Republican candidate Judge Lloyd Karmeier, backed by business and medical interests, defeated Democrat District Judge Gordon Maag, backed by trial lawyers.

“For too long, the plaintiff’s bar had the field to itself as far as judicial selections,” Joyce says. “Now, business interests and tort reform groups have come together to get engaged in the political arena and worked to inform the public about judicial selections. The Illinois Supreme Court election was as political as a run for the U.S. Senate.”

Earlier in 2004, Illinois doctors, lawyers, and insurers met several times trying, to no avail, to find common ground. “Capping noneconomic damages is a major sticking point,” Anderson says, “especially since the Illinois Supreme Court has ruled caps unconstitutional—twice.”

Getting the word out

The ISBA has commissioned a study of its own, expected to be released soon, regarding medical malpractice in its state.

“Our goal is to bring some much-needed facts to the debate over whether rights of injured parties should be curbed in return for potential, but not guaranteed, reduction in malpractice premiums,” Anderson says.

“Getting the facts out there” was the goal of a contingent of ABA leaders and lawyers from around the country when they spent a day recently talking with legislators in Washington about various ABA priorities, including tort reform.

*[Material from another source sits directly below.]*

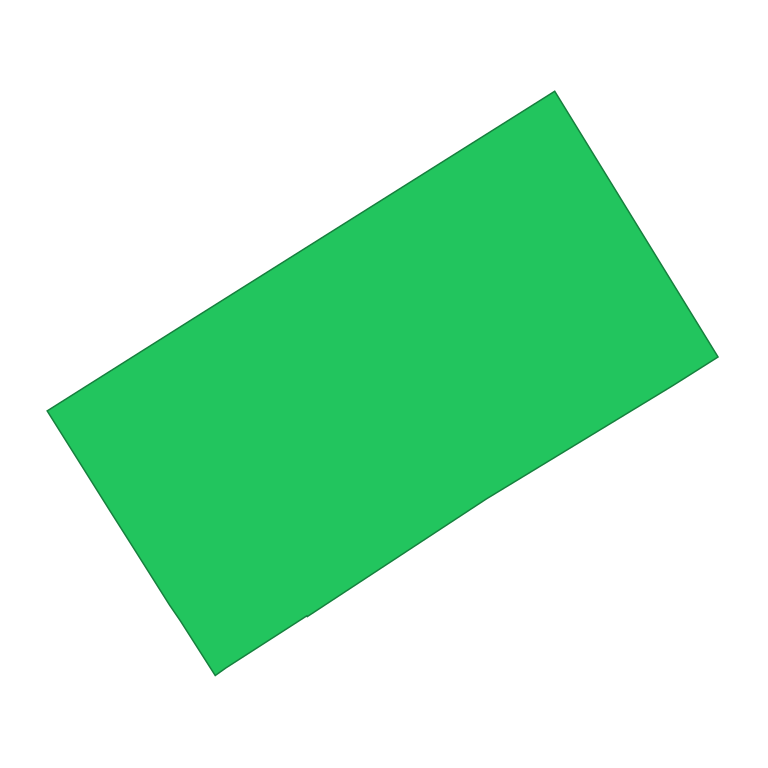 outline of Platte, Wyoming, United States of America, rotated 238°
{"feature_id": "52423323B10745128223313", "entity_name": "Platte", "entity_type": "district", "adm_level": 2, "iso_a3": "USA", "parent_name": "United States of America", "parent_adm1": "Wyoming", "projection": "natural_earth1", "projection_center": [-105.065, 42.131], "detail": "fine", "context": "isolated", "style": "filled", "palette": "green", "viewbox_px": 768, "rotation_deg": 238, "n_neighbors": 0, "source": "geoboundaries", "source_scale": "gbopen_adm2", "svg_char_len": 343}
<svg xmlns="http://www.w3.org/2000/svg" viewBox="0 0 768 768"><g transform="rotate(238 384 384)"><path d="M422.0,84.4L373.9,84.7L309.9,85.0L291.1,85.8L226.2,86.4L227.0,99.2L228.3,195.7L227.4,195.7L232.3,410.4L229.6,628.0L229.9,681.6L541.8,683.9L540.5,258.2L539.7,84.1L422.0,84.4Z" fill="#22c55e" stroke="#15803d" stroke-width="1.5"/></g></svg>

“It’s important that people have a fair and accurate assessment of this issue,” says ABA President Grey. “There is a lot of misinformation about tort reform. Americans have been misinformed about this and it has created a lot of confusion.”

Grey says he can’t claim there are no problems with the system as it stands. But he adds, “In the aggregate, the system works very well, so it doesn’t make sense to throw out the baby with the bath water.”

There should be no confusion, Grey says, over the fact that if some tort reform groups get their way, severely injured parties will receive very limited awards—awards so fixed that it will lead to “a breakdown of a solid, sound system of recovery.”

—By Clifton Barnes

 

Recent studies

Those who oppose caps on medical malpractice awards often point to studies that show that lower awards will not necessarily mean lower insurance premiums. Here are three recent studies:

| A study in Florida, released in April, was conducted by two Duke University professors who used extensive malpractice claims data in that state from 1990 through 2003. It shows no evidence of claims causing the crisis.

| A study in Texas, conducted by researchers from Columbia University, the University of Illinois, and the University of Texas, and released earlier this year, found the same result. “The rapid changes in insurance premiums that sparked the crisis appear to reflect market dynamics, largely disconnected from claim outcomes,” the report says. Average awards on medical malpractice lawsuits, adjusted for inflation, declined from 1988 to 2002, yet malpractice insurance rates in Texas more than doubled from 1999 to 2003 alone, the study says.

| A national study by Public Citizen, a nonprofit public interest group, concurs with the other two studies. It notes that the number of malpractice payments has fallen by more than 13 percent over the last three years and that the value of malpractice payments, adjusted for inflation, has been flat since 1991.